En octubre de 1998, da Rosa participó del programa "La ciudad, los libros y los niños": se trasladó hasta la biblioteca popular del Paso de las Duranas para contarles sus historias a cien escolares que allí se habían instalado acompañados de sus maestras. En el local habían cortado la luz, tuvimos que abrir las puertas para que entrara el sol y poder vernos un poco. Da Rosa, en ningún momento pareció contrariado: narró caminando a lo largo del salón, abriendo corrientes de simpatía entre los chicos que lo seguían atentos. Era el Tata Viejo y también un caballero cordial y generoso. Lo campechano y el gesto urbano conviviendo en la misma persona como para demostrar la falsedad de la polarización ciudad y campo. Alguna vez el escritor afirmó no haber dejado nunca su pago de Treinta y Tres al venirse a la capital: "No lo dejé. Me lo traje".

Sobre da Rosa albergaba un recuerdo negativo: era el único contemporáneo permitido en los programas de Literatura Uruguaya del I.P.A. Eso, a los jóvenes, nos llenaba de desconfianza. Y aunque nos gustaba, lo veíamos "tradicional". Veinte años después, es posible redefinir lo "tradicional" y otorgarle otro signo.

Sobre su pertenencia a la generación del 45, da Rosa ha declarado: "Fui la oveja negra del grupo porque ellos integraban una generación muy exigente, muy erudita, muy docta... Yo era nada más que un campesino que se había puesto a escribir". Ya dos maestros anteriores habían roto con el campo, un campo que había quedado imposible de arar de tan lleno de las piedras arrojadas por Periquito el Aguador. Sobre la creación de una literatura urbana se consumó nuestra nueva literatura. Tres maestros del 30 quedaron como expositores del nativismo que no habrá de volver.

Hoy podemos comprender que en ese contexto de aparición, da Rosa arriesgó. El escritor jamás sostuvo una posición ingenua sobre su oficio, como podría pensarse en el caso de tantos continuadores del género criollista. Convivió con la generación crítica, se apartó de ella y elaboró su propia ars poética sin importarle pagar el precio del desdén por "la oveja negra". Incluso teorizó en sus ensayos y sembró la polémica a través de sus declaraciones. Diríamos que sobre el criollismo mantuvo una actitud literario-militante.

''Ellos -mis compañeros de época- contraponían el regionalismo al universalismo y sigo pensando que estaban equivocados". Entre estos "compañeros de época" estaba Mario Arregui. quien, como recuerda Heber Raviolo, en una entrevista realizada por Wilfredo Penco declaró: A mí el criollismo me suena un poco a carnaval. El desafío de Arregui, como el de Borges, era hablar del paisano -o del gaucho- sin dejarlo hablar, tener al hombre puramente enfrentado a su existencia, a partir de su contingencia social, y mostrar al hombre saliendo al cruce de su destino, era el asunto de Borges. En realidad, el personaje podía estar en cualquier parte: su conflicto lo trascendía. Ese universalismo quiso eludir da Rosa. Y se apegó a su tradición con un ademán transgresor frente a los que blandían "lo nuevo". Para nuestro escritor, el regionalismo seguía siendo un camino válido para el conocimiento del hombre. Podría afirmarse que se trata de un modo inductivo de trasmitir la experiencia: desde la singularidad vivida por el hombre de campo, su experiencia trasciende a todos los hombres. Su experiencia particular se generaliza en conocimiento del mundo.

- [Registros de una colección de datos]
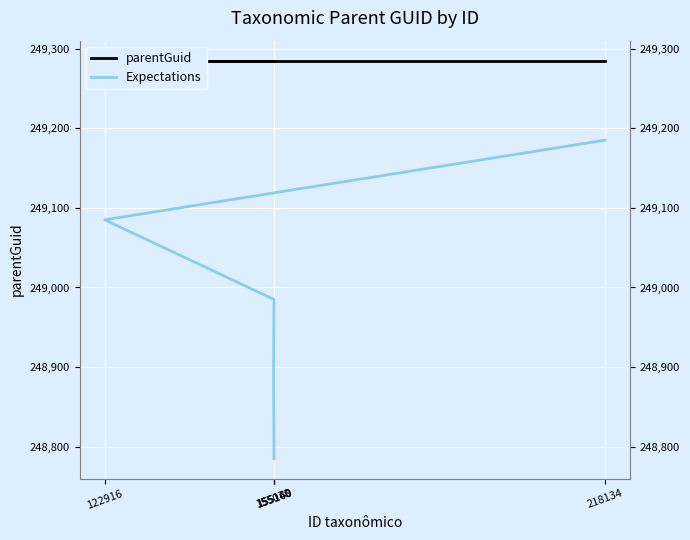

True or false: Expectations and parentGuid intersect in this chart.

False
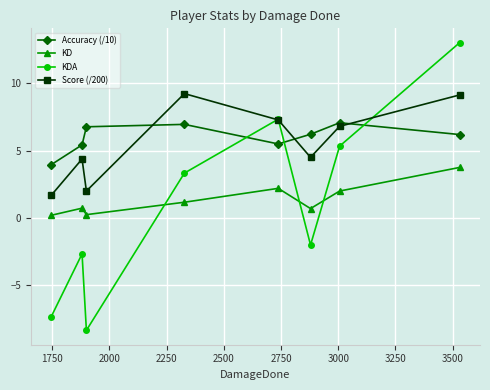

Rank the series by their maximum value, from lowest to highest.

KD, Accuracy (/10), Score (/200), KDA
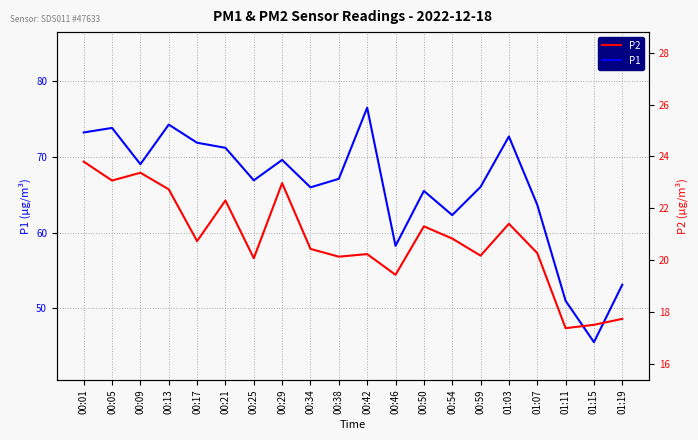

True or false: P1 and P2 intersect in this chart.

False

- [Consigna] Continúa el texto sobre da Rosa a partir de su última oración.

- [Respuesta]
Da Rosa supo inscribirse en un regionalismo que abarcaba tanto La Eneida como Pedro Páramo, según sus propias declaraciones. En su estudio, Raviolo señala que este camino darrosista quedó sin exploradores: "El campo uruguayo, hoy por hoy, no existe para nuestros escritores". Y señala cómo ni Tomás de Mattos ni Mario Delgado Aparaín son criollistas, pese a pertenecer al interior del país. Raviolo reconoce, sin embargo, ciertas excepciones como Milton Stelardo, Alberto Bocage y Omar Moreira. La lista se detiene allí.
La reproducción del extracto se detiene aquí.